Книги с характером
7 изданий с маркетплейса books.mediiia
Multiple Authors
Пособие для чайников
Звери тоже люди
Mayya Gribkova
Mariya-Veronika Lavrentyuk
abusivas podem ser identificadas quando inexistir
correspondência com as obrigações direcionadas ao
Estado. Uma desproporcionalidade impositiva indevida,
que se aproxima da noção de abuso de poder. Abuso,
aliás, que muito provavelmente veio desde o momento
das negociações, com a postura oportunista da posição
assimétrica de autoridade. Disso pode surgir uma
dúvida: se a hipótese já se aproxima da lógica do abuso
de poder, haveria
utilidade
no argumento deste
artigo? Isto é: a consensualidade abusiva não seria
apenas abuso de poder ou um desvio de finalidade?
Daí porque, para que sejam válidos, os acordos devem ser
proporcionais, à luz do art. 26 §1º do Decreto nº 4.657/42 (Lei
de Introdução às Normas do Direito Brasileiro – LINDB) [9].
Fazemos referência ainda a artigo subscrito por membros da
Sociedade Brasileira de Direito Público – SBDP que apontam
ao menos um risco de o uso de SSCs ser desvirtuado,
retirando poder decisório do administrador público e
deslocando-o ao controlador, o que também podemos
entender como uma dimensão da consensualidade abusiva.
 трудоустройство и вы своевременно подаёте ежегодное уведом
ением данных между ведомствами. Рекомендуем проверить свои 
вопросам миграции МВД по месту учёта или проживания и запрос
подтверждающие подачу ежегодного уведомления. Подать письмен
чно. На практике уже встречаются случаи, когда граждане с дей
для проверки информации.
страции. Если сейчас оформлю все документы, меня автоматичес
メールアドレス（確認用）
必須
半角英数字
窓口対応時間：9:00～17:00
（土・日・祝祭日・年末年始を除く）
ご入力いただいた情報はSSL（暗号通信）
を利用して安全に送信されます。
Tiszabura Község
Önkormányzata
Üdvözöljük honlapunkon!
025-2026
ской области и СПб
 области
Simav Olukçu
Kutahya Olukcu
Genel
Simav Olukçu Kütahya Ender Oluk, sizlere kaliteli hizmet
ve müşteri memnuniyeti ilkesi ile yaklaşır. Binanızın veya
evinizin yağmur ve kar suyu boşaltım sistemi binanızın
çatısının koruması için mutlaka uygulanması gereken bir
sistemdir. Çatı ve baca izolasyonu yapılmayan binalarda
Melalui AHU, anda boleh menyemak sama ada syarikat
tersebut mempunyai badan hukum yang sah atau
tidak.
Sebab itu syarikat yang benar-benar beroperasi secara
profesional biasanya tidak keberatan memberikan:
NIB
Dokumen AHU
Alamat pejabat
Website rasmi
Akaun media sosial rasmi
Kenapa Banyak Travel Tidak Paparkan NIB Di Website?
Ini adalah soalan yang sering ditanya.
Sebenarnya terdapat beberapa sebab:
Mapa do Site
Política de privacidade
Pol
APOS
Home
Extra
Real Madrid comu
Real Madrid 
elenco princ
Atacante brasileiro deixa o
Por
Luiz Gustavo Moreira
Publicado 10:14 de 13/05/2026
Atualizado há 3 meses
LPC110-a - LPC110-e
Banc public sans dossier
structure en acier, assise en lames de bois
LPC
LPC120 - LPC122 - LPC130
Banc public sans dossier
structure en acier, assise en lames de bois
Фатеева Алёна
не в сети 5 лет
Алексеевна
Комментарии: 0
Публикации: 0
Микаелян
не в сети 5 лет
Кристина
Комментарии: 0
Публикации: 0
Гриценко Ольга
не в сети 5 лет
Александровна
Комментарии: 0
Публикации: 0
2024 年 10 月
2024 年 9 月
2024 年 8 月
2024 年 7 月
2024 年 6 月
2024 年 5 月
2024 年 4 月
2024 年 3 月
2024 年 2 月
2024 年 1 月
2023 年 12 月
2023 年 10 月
────────
ASSIGNED TASK - Look for the word "abuso" in the listing above, and copy every line where you find it.

PROBLEM SOLUTION -
que se aproxima da noção de abuso de poder. Abuso,
dúvida: se a hipótese já se aproxima da lógica do abuso
apenas abuso de poder ou um desvio de finalidade?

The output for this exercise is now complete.